If parents employ children and they own a corporation, payments are subject to income, FICA, and FUTA taxes, just like with regular employees.
If a child employs their parents as a sole proprietor, payments are subject to income tax withholding and FICA, but not FUTA tax. If they own a corporation and hire a parent, their wages are subject to all taxes.
When it comes to married couples in business, they can do so in various ways, each coming with different tax benefits and requirements. That’s why it’s important to do your research to find the best way to pay your spouse in a business.
4 Common Mistakes to Avoid When Paying Family
Let’s explore the most common mistakes you can make when setting up a family business payroll.
#1. Paying in Cash With No Records
Paying in cash (also known as paying “under the table”) with no records is considered tax evasion and is illegal. When caught, you’ll likely face severe penalties, which can include back taxes with interest, along with fines. Depending on the severity of the offense, you can also face criminal charges.
That’s why it’s imperative to pay your family members through proper channels and to keep accurate records of all transactions. This will help you stay compliant and avoid trouble during audits.
#2. Failing to Issue W-2s
Every employee, including family members, should receive a Form W-2 at the end of the year. This document details their earnings and taxes withheld, helping them calculate how much is left for them to pay in tax before filing their return. Copies of W-2s shouled also be sent to the Social Security Administration.
#3. Treating the Family as Contractors
Treating hired family members as contractors when they are employees is considered worker misclassification and is a compliance risk. The IRS has set guidelines you can follow to determine whether a family member can be classified as a contractor. In general, if you have significant control over their work and behavior, they are likely your employees.
#4. Not Withholding Taxes
While some exceptions apply in certain cases, you’re still usually required to withhold federal and state income taxes from wages. Not all family members that you hire are automatically exempt from tax withholding, and failing to do so will result in non-compliance and penalties.

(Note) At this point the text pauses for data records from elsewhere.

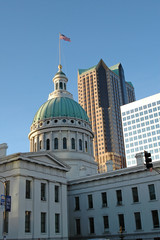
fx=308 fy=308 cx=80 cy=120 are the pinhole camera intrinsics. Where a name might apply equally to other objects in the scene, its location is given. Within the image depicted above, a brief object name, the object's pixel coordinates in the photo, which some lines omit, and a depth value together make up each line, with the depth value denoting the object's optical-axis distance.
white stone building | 42.25
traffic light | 24.67
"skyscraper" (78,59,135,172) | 162.88
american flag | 80.56
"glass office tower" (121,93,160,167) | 131.25
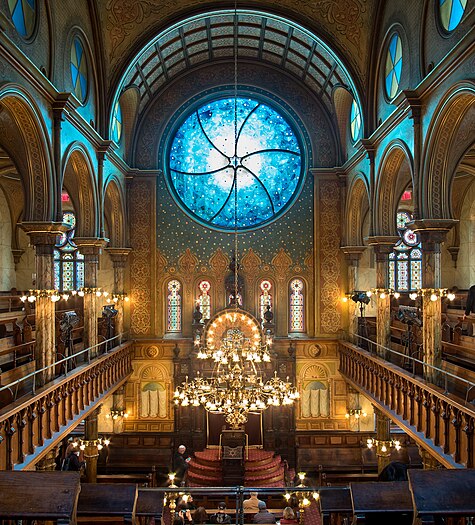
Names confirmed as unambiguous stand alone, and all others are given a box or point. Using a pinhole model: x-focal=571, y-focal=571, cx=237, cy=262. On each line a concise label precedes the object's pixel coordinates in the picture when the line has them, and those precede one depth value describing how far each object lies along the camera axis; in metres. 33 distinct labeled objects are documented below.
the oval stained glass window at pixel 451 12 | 12.91
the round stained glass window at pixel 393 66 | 17.45
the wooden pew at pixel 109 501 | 6.91
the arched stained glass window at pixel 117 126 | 23.12
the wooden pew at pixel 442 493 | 6.37
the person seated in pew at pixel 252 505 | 16.25
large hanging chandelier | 13.66
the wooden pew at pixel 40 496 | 6.27
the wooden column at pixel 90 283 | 19.19
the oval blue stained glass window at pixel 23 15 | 12.92
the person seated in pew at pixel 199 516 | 14.77
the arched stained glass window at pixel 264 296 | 26.08
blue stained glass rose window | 26.45
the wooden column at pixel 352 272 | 24.50
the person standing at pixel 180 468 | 19.42
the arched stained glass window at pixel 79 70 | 17.50
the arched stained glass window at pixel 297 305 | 26.14
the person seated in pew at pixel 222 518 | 13.84
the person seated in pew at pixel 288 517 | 15.37
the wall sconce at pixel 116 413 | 24.38
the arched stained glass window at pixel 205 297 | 26.09
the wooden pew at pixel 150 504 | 7.31
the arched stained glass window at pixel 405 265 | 27.53
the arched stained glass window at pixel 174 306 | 26.09
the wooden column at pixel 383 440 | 19.70
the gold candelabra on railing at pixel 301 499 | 14.65
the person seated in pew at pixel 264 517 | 14.26
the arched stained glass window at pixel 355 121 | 22.77
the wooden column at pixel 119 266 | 24.52
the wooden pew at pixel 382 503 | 6.88
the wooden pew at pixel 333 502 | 7.46
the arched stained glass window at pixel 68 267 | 27.84
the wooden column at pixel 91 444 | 19.66
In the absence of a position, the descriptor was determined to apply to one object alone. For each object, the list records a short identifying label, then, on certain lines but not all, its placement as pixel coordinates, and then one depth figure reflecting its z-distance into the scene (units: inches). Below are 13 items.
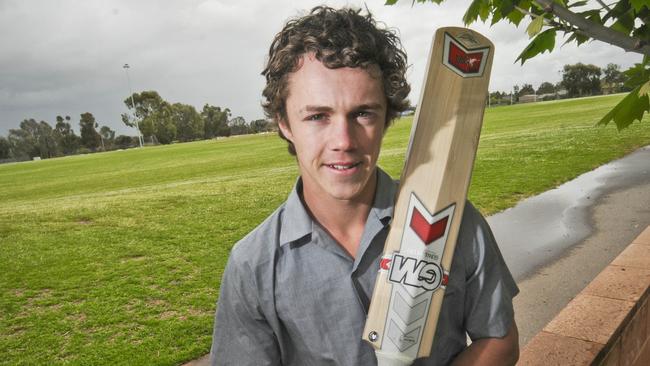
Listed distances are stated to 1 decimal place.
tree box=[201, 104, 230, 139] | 3523.6
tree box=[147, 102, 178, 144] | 3257.9
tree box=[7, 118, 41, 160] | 3494.1
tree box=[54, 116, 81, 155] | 3403.1
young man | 47.8
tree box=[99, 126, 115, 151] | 3498.8
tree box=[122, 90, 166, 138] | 3361.0
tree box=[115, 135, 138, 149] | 3494.1
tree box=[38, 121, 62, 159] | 3454.7
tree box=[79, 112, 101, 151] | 3400.6
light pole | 3270.2
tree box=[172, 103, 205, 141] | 3444.9
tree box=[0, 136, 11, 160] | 3467.0
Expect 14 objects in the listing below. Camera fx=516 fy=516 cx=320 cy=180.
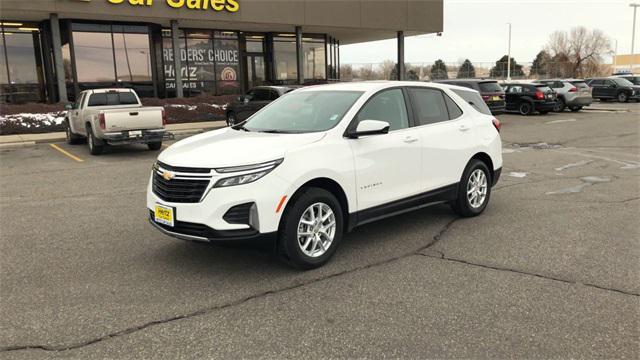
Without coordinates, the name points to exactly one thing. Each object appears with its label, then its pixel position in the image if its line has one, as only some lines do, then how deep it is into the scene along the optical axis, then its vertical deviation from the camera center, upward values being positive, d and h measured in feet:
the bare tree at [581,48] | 244.46 +18.11
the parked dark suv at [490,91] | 64.15 -0.29
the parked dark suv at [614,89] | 105.60 -0.91
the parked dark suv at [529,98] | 77.00 -1.54
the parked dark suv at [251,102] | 54.34 -0.52
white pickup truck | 40.65 -1.55
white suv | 14.30 -2.26
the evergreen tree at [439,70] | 199.18 +8.40
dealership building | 71.20 +9.57
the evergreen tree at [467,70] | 199.41 +7.50
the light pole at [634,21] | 170.77 +20.82
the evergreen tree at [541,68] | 216.74 +8.46
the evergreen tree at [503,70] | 210.59 +7.38
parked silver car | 81.56 -1.33
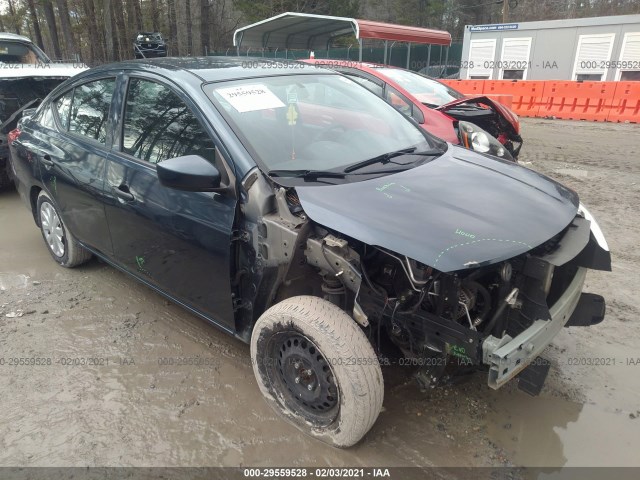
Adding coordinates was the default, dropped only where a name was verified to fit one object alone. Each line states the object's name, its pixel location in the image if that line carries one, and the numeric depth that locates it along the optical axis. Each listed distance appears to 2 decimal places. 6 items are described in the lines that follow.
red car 5.48
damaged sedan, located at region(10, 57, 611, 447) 2.07
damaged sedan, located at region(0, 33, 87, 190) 5.93
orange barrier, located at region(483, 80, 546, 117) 13.09
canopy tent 12.90
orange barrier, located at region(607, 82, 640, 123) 11.34
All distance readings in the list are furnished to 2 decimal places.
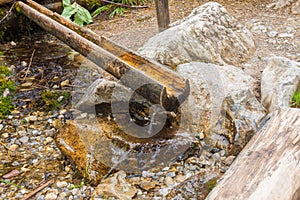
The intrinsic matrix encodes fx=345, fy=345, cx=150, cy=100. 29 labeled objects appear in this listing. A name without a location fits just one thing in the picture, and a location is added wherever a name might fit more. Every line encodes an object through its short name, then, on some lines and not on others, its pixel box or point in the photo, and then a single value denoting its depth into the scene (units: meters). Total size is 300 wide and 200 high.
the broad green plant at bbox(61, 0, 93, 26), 6.08
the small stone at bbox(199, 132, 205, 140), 3.34
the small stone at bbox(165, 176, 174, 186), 2.93
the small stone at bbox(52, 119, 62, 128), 3.74
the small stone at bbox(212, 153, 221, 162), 3.14
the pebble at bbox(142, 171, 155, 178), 3.02
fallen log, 1.86
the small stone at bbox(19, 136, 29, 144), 3.53
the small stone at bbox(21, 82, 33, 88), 4.48
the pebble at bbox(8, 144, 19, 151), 3.42
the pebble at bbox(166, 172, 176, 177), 3.01
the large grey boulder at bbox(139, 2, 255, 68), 4.17
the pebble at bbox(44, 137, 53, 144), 3.51
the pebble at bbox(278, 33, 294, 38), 4.87
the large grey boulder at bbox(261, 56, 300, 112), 3.36
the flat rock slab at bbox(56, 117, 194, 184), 3.03
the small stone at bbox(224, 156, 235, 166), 3.07
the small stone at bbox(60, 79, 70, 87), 4.49
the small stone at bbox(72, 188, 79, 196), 2.87
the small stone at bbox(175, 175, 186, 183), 2.96
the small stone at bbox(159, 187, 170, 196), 2.83
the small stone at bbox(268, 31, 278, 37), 4.99
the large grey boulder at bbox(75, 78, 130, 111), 3.58
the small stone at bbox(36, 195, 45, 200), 2.84
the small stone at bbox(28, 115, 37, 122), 3.84
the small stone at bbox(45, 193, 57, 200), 2.83
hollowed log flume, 3.15
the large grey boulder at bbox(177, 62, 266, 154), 3.21
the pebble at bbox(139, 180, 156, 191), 2.89
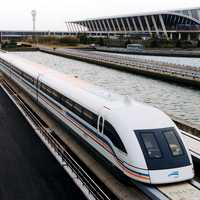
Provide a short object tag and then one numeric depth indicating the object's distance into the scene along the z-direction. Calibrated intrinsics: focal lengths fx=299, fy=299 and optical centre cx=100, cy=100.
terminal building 135.69
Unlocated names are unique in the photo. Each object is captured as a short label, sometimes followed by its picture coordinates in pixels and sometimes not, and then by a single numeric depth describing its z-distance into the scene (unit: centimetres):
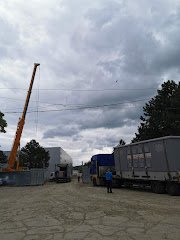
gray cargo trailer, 1116
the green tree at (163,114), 2571
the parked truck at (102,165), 1821
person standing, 1288
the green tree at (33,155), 4701
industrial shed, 3829
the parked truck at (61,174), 2643
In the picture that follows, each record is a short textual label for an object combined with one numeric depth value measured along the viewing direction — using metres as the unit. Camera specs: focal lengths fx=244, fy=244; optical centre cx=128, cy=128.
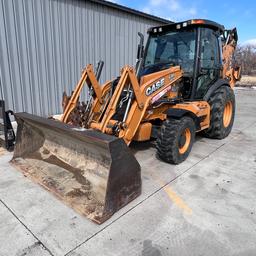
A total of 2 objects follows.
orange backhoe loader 2.70
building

How Paystub.org Can Help with Family Business Payroll

Paystub.org can help with your family business payroll by offering document generators you can use to streamline your processes. We offer:
- Pay stub generator. Generate professional and accurate pay stubs for family employees by choosing the template and filling it in with relevant details.
- Form W-2 generator. Create one or more W-2 forms to help your family members file their tax returns.
- Form 1099 generator. Document payments made to contractors with an intuitive and robust Form 1099 generator.
- Invoice generator. Effortlessly bill clients and improve the cash flow of your family business with professional invoices.
Final Thoughts
Managing your family business's payroll is not much different from managing a regular payroll for any company. By treating your family members as employees and maintaining accurate records of all transactions, you’ll ensure regulatory compliance and avoid potential problems during audits.
Depending on the family member that you hire, you may be eligible for some tax-related benefits. However, you should do a thorough research to avoid making costly mistakes. Lastly, don’t forget to check out our document generators if you want to streamline your payroll and other business operations.
Family Business Payroll FAQ
#1. Can I pay my spouse under the table?
No, you can’t pay your spouse under the table, as that would be illegal. Paying anyone under the table constitutes tax evasion and can lead to severe financial and legal penalties from the IRS.
#2. Do I have to pay my child minimum wage?
In most cases, you have to pay your child minimum wage or more. The Fair Labor Standards Act (FLSA) establishes a minimum wage for employees, including children. While there may be some exceptions, it’s best practice to pay them a reasonable wage.
#3. At what age can I put my child on payroll?
You can put your child on payroll at the age of sixteen, which is the minimum age for employment. Children aged fourteen and fifteen can be employed outside school hours for limited periods and in non-hazardous jobs.